Noted economist to speak at Chicago-Kent on March 3

Wednesday, February 3, 2010

Columbia University professor Jagdish Bhagwati has been named Chicago-Kent College of Law's Centennial Visitor for 2010. Professor Bhagwati will deliver the 2010 Centennial Lecture, "U.S. Trade Policy: Why the Drift Is Dangerous," at 3 p.m. on March 3 in the Judge Abraham Lincoln Marovitz Courtroom at Chicago-Kent College of Law, 565 West Adams Street (between Clinton and Jefferson streets) in Chicago. The lecture is free and open to the public, but reservations are requested. A reception will follow the lecture.

Professor Jagdish Bhagwati of Columbia University
Professor Jagdish Bhagwati of Columbia University

Jagdish Bhagwati is University Professor at Columbia University and a senior fellow in international economics at the Council on Foreign Relations. Widely regarded as the preeminent international trade economist today, Professor Bhagwati has also made contributions to public finance, immigration, and the new theory of political economy.

Between 1991 and 1993, Professor Bhagwati served as economic policy adviser to the late Arthur Dunkel, director general of GATT. He was a special adviser to the United Nations on Globalization, and external adviser to the World Trade Organization (WTO). Professor Bhagwati was appointed by the WTO director general to the Expert Group on the Future of the WTO, and served on the advisory committee to former UN Secretary General Kofi Annan on the New Partnership for Africa's Development (NEPAD). Under the chairmanship of former Brazilian President Fernando Henrique Cardoso, he also served as a member of the Eminent Persons Group on the future of the United Nations Conference on Trade and Development (UNCTAD).

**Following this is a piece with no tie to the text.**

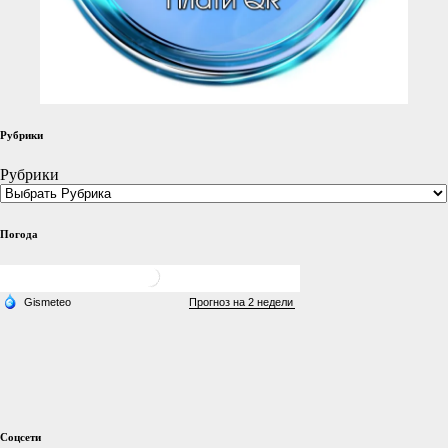
Рубрики
Рубрики
Погода
Соцсети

A native of India, Professor Bhagwati graduated from Cambridge University. He studied at MIT and Oxford before returning to India as a professor of economics at the Indian Statistical Institute. Professor Bhagwati was a professor of international trade at the Delhi School of Economics. He returned to the United States to join the MIT faculty, where he taught for twelve years before leaving as the Ford International Professor of Economics.

Professor Bhagwati joined the Columbia faculty in 1980. He uniquely combines major scholarly contributions to the postwar theory of commercial policy with a substantial presence in the media, where he has frequently written in leading newspapers and magazines, including the New York Times, the Wall Street Journal, the Financial Times, the New Republic, the Times Literary Supplement, the Economist and Foreign Affairs.

His works include In Defense of Globalization (Oxford University Press 2004), Free Trade Today (Princeton University Press 2002), Protectionism (MIT Press 1988) and A Stream of Windows: Unsettling Reflections on Trade, Immigration and Democracy (MIT Press 1998). Professor Bhagwati's book India: Planning for Industrialization (Oxford University Press 1970), co-authored with his wife and Columbia University economics professor Padma Desai, provided the intellectual case for the economic reforms now underway in India.

Professor Bhagwati is the recipient of six festschrifts in his honor, the latest three on his 70th birthday. He has also received numerous prizes and honorary degrees, the latest from the London School of Economics, including awards from the governments of India (Padma Vibhushan) and Japan (Order of the Rising Sun, Gold and Silver Star).

Chicago-Kent College of Law is the law school of Illinois Institute of Technology, a private, Ph.D.-granting institution with programs in engineering, psychology, architecture, business, design and law. The Centennial Visitor lecture series was inaugurated in fall 1987 as part of a year-long celebration to mark the founding of Chicago College of Law, forerunner of Chicago-Kent, in 1888. Previous lectures have included Hon. Harry T. Edwards, U.S. Court of Appeals for District of Columbia Circuit; Hon. Stephen M. Schwebel of the International Court of Justice in the Hague; and Princeton University Professor Hendrik Hartog.